En son Palais, ce 31 décembre 2017, comme à l’accoutumée le chef de l’Etat a servi son discours du Nouvel an au peuple sénégalais. Une adresse à la Nation parmi les plus concis depuis son accession à la magistrature suprême. Sur la forme, Macky Sall était dans son époque. Sur le fond, ceux qui ont écouté le président de la République ont eu l’impression de « boire » du réchauffé pour ne pas dire d’un assemblage des communiqués du Conseil des ministres de l’année 2017. Le président Macky Sall n’a rien dit qui n’est déjà était bassiné par lui-même, ses ministres, ses nombreux collaborateurs ou souteneurs politiques. De long en large, de la politique pour l’emploi en passant par la santé, l’éducation et le PSE, le locataire du Palais de l’avenue Leopold Senghor a récité l’habituelle litanie d’un pouvoir qui croit déjà détenir son bilan définitif pour 2019. Il en restera quoi?

La rue a l’habitude de seriner qu’au Sénégal, les partis au pouvoir ne travaillent pas la dernière année précédant l’élection présidentielle. Serait-ce le cas pour 2018 et la dernière ligne droite (?) vers l’élection présidentielle de 2019? On pourrait le croire. Un Directeur général d’une grande structure nationale a été surpris hier en train de dire que désormais seule la réélection du président Macky Sall lui importe. Dans le Macky, il n’est pas le seul à raisonner ainsi. Cet état d’esprit est d’ailleurs antérieur à l’année 2018. Il a toujours habité les tenants du pouvoir qui singent ce qui a existé ici hier, avant-hier et à l’époque. La campagne électorale de 2019, c’est déjà maintenant.

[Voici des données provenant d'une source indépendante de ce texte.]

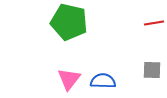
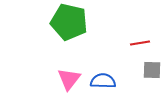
red line: moved 14 px left, 20 px down
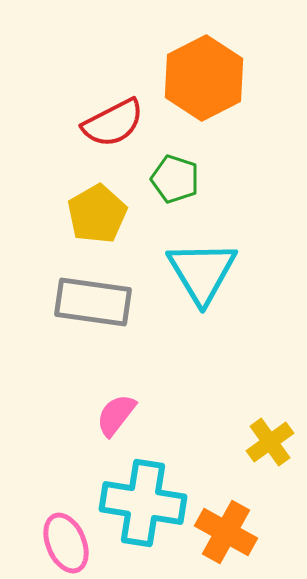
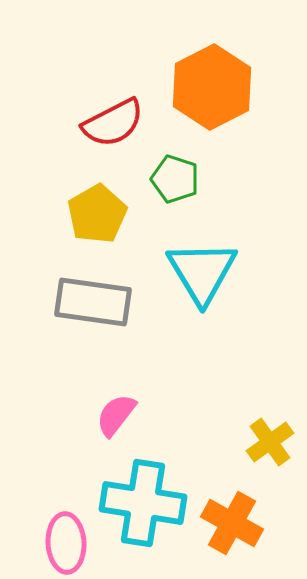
orange hexagon: moved 8 px right, 9 px down
orange cross: moved 6 px right, 9 px up
pink ellipse: rotated 20 degrees clockwise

Macky Sall est convaincu que son bilan pourrait le propulser sur l’autoroute 2019-2024. Un second mandat qui pourrait être porté par ses réalisations post-wadistes et son PSE qui a fini de demeurer dans le conscient local. Sur le plan politique, l’idée du dialogue national relancée par le pouvoir n’est qu’un moyen de soupeser une dernière fois la capacité de l’opposition à s’entendre sur l’essentiel. Le pouvoir en place n’a rien à perdre à voir le dialogue national partir en fumée. Cela ne participerait qu’à installer un flou qui pourrait lui permettre de « confisquer » au moment voulu le pouvoir. Deuxième dessein de tout pouvoir normal ayant conquis démocratiquement les urnes. Il ne faut pas se tromper: Macky Sall a autour de lui des alliés faibles qui, paradoxalement, sont à même de lui garantir tous les possibles. N’est-ce pas messieurs Tanor Dieng et Moustapha Niasse?

Reste les affaires courantes à expédier: inaugurer par ci par là, évacuer le procès Khalifa Sall, finir les derniers chantiers, massifier l’Apr et Benno Bokk Yakaar, convaincre tous les sceptiques et éviter de commettre les erreurs de tous bords qui pourraient saper les acquis. Ce sont des voeux pieux que Macky Sall a émis entre les lignes dans son adresse à la Nation. Reste le choix du peuple souverain et sa vision des choses dans ce Sénégal happé de toutes parts par des vents contraires qui pourraient piétiner les calculs politiques les plus élaborés. Alors, méfiance!